Required action
In your copy, leave out the pictures; write out all the data exactly.

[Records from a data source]

....

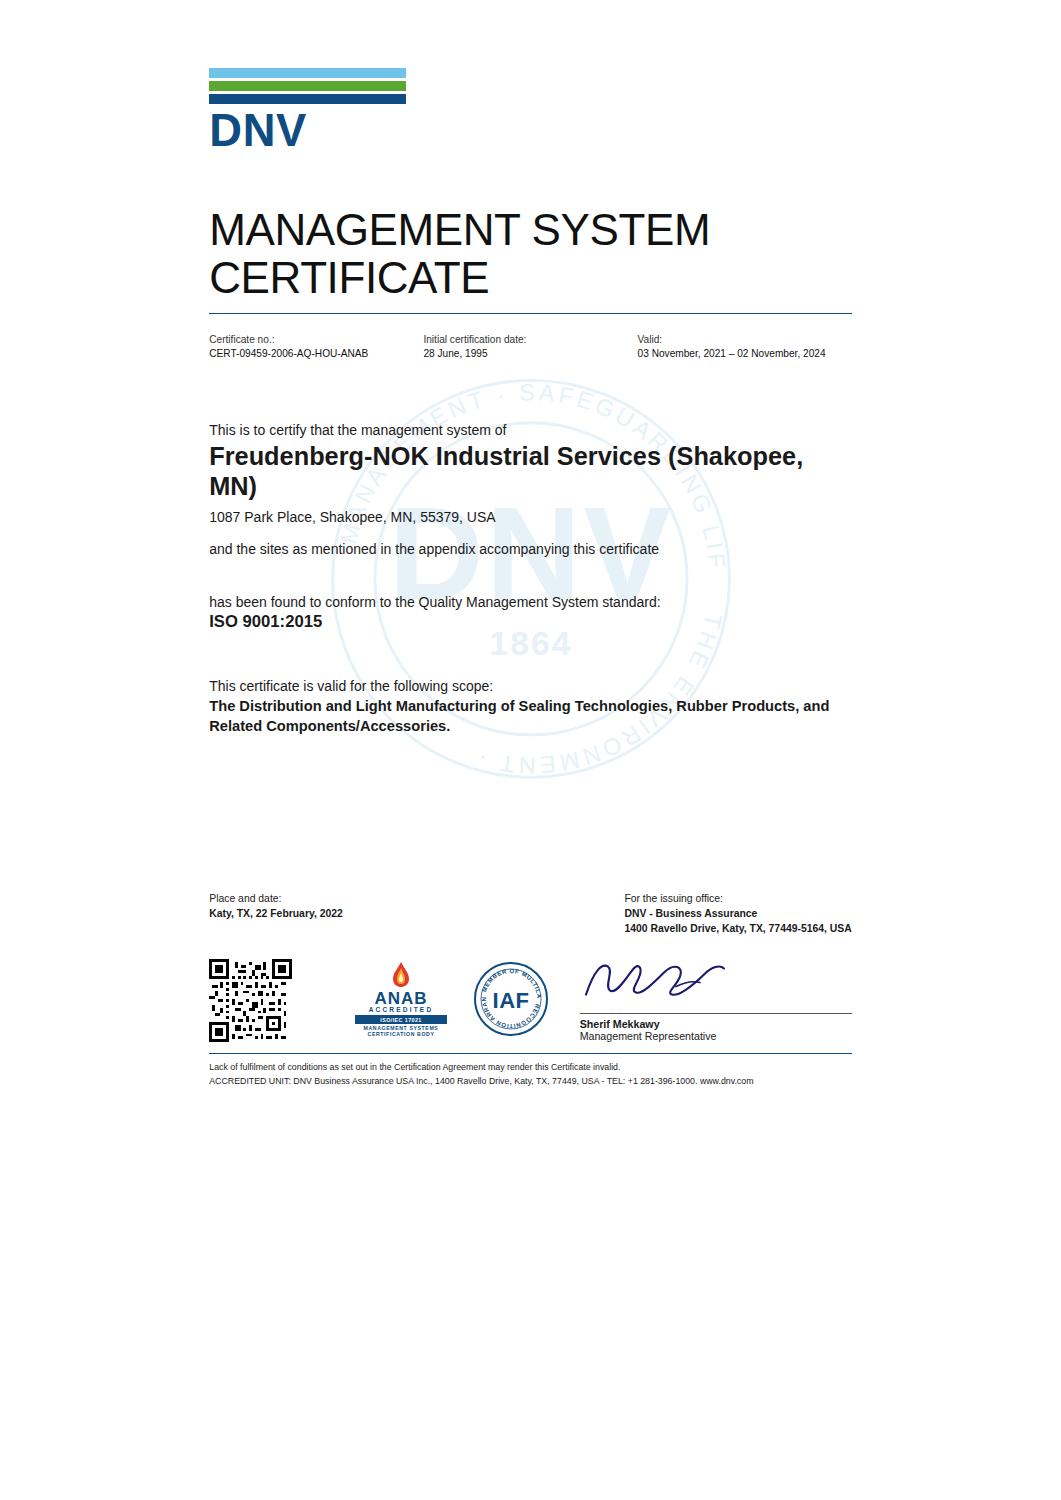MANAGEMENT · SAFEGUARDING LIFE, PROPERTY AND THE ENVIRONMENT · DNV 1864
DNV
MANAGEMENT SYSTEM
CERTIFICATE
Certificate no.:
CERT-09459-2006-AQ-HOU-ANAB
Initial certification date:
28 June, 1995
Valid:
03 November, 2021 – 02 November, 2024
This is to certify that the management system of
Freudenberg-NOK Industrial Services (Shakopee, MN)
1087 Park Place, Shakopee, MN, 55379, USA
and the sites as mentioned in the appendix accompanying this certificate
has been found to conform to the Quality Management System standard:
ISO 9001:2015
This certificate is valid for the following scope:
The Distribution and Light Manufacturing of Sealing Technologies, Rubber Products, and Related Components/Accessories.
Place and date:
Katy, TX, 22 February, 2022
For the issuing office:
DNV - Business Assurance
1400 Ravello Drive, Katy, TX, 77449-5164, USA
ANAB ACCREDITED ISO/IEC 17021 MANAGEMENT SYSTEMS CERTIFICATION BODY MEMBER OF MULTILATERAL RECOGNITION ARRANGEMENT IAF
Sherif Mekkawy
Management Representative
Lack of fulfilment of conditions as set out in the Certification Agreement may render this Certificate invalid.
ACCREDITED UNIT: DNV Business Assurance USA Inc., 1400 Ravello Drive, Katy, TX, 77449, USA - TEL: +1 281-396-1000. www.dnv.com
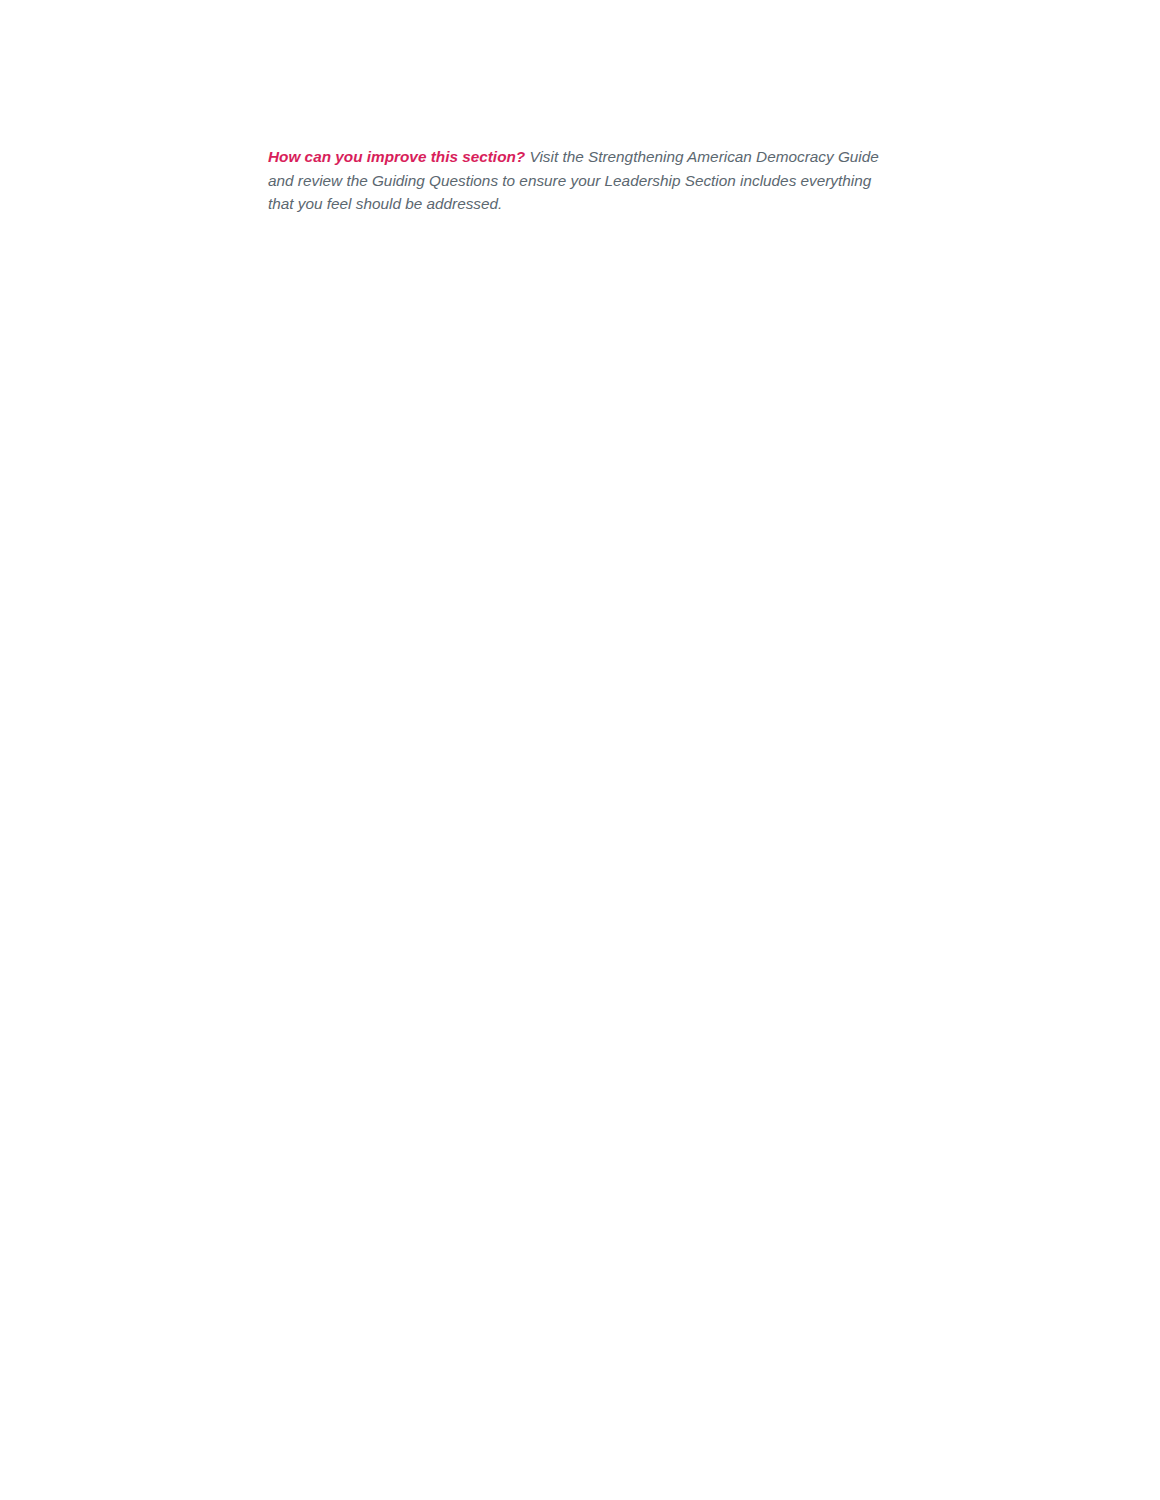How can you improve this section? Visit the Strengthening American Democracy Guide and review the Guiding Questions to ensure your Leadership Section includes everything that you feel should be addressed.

....

Answer to this exercise
MANAGEMENT · SAFEGUARDING LIFE, PROPERTY AND THE ENVIRONMENT · DNV 1864
DNV
MANAGEMENT SYSTEM
CERTIFICATE
Certificate no.:
CERT-09459-2006-AQ-HOU-ANAB
Initial certification date:
28 June, 1995
Valid:
03 November, 2021 – 02 November, 2024
This is to certify that the management system of
Freudenberg-NOK Industrial Services (Shakopee, MN)
1087 Park Place, Shakopee, MN, 55379, USA
and the sites as mentioned in the appendix accompanying this certificate
has been found to conform to the Quality Management System standard:
ISO 9001:2015
This certificate is valid for the following scope:
The Distribution and Light Manufacturing of Sealing Technologies, Rubber Products, and Related Components/Accessories.
Place and date:
Katy, TX, 22 February, 2022
For the issuing office:
DNV - Business Assurance
1400 Ravello Drive, Katy, TX, 77449-5164, USA
ANAB ACCREDITED ISO/IEC 17021 MANAGEMENT SYSTEMS CERTIFICATION BODY MEMBER OF MULTILATERAL RECOGNITION ARRANGEMENT IAF
Sherif Mekkawy
Management Representative
Lack of fulfilment of conditions as set out in the Certification Agreement may render this Certificate invalid.
ACCREDITED UNIT: DNV Business Assurance USA Inc., 1400 Ravello Drive, Katy, TX, 77449, USA - TEL: +1 281-396-1000. www.dnv.com
How can you improve this section? Visit the Strengthening American Democracy Guide and review the Guiding Questions to ensure your Leadership Section includes everything that you feel should be addressed.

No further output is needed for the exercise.